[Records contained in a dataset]
- - - -

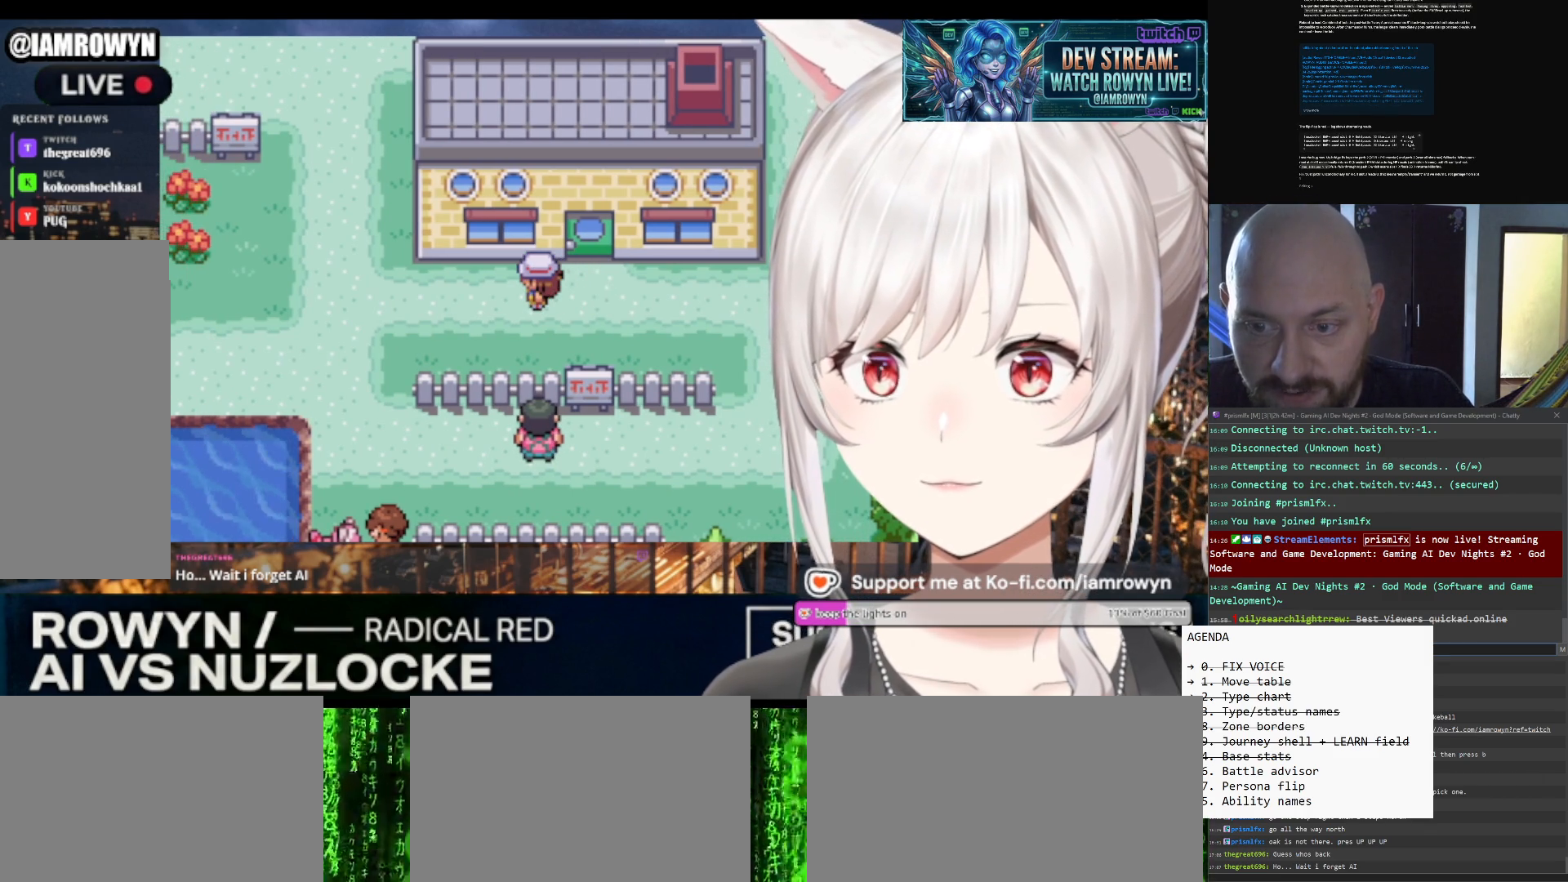
{"buttons": ["DPAD_LEFT"], "events": []}
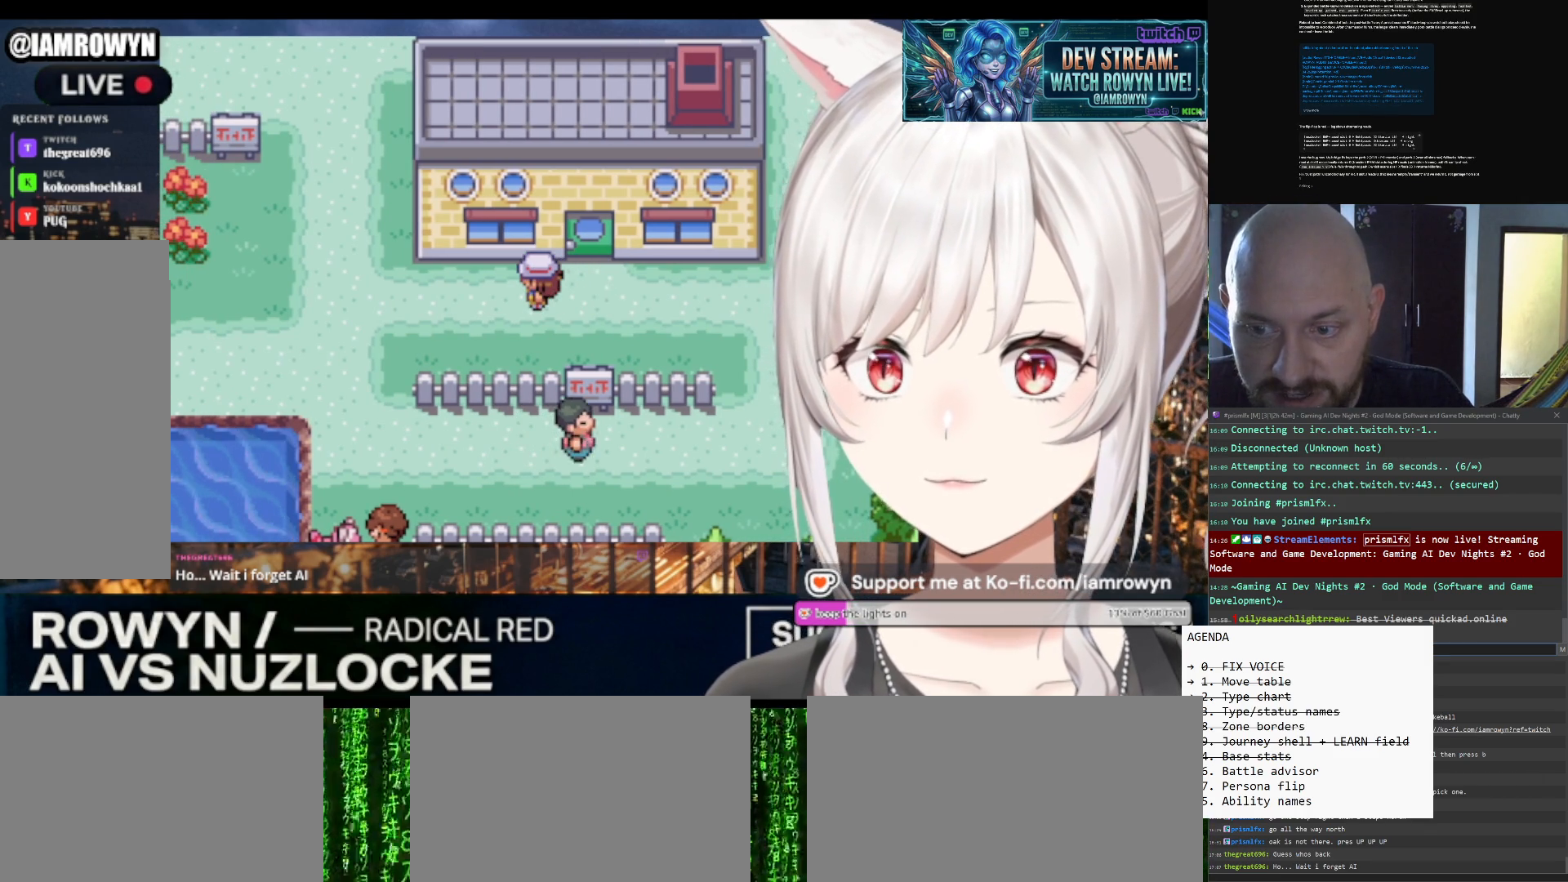
{"buttons": ["DPAD_LEFT"], "events": []}
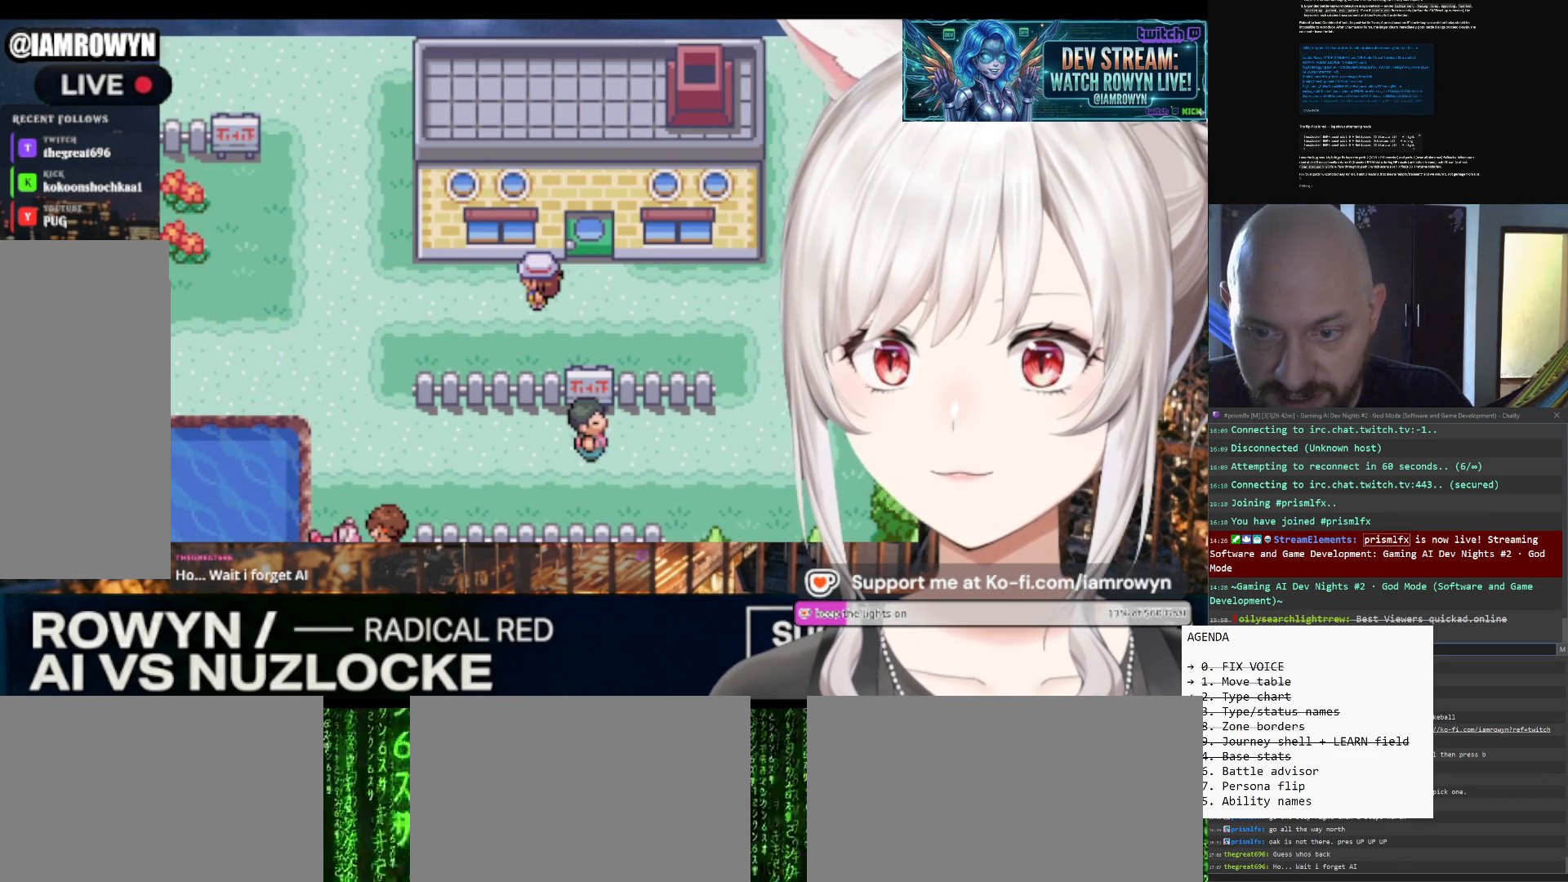
{"buttons": ["DPAD_LEFT"], "events": []}
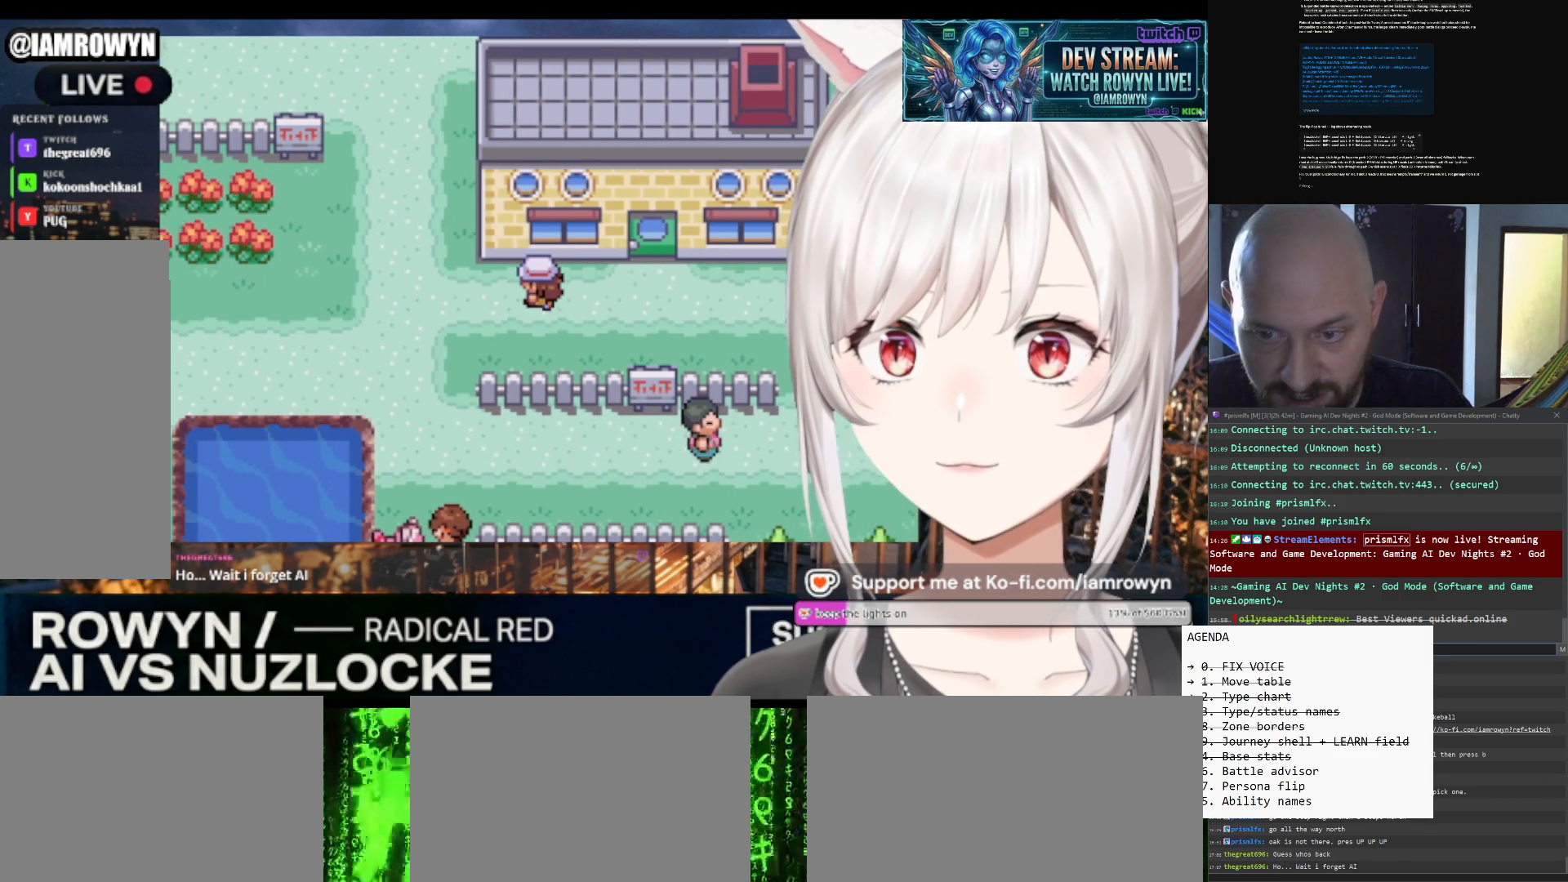
{"buttons": ["DPAD_LEFT"], "events": []}
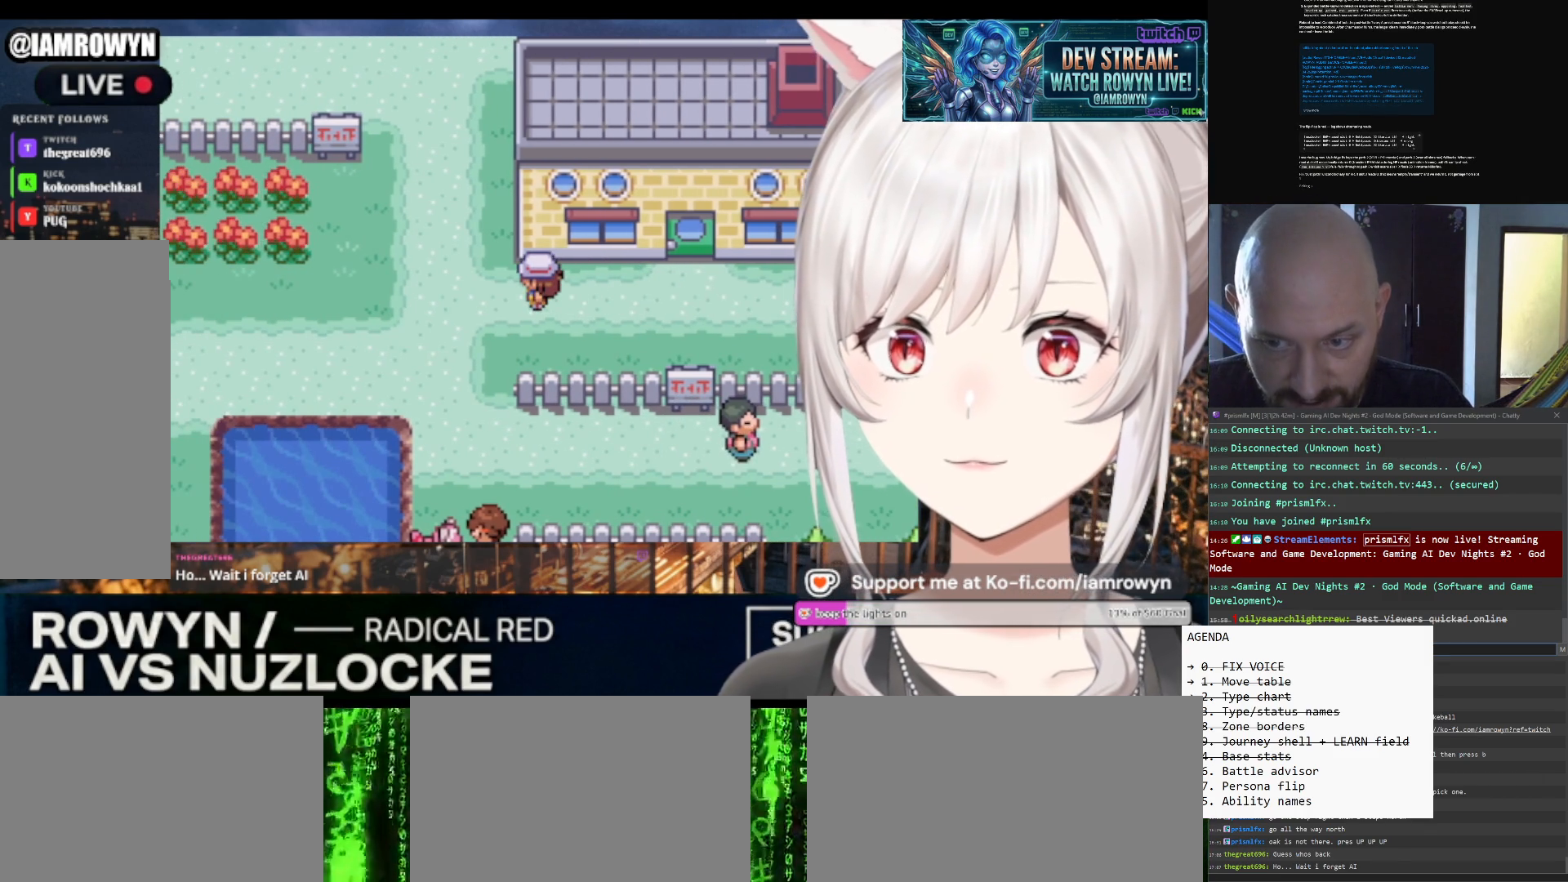
{"buttons": ["DPAD_LEFT"], "events": []}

- - - -

Task statement> Write every record out again exactly as written. Pictures don't belong in the copy.

Result for this exercise>
{"buttons": ["DPAD_LEFT"], "events": []}
{"buttons": ["DPAD_LEFT"], "events": []}
{"buttons": ["DPAD_LEFT"], "events": []}
{"buttons": ["DPAD_LEFT"], "events": []}
{"buttons": ["DPAD_LEFT"], "events": []}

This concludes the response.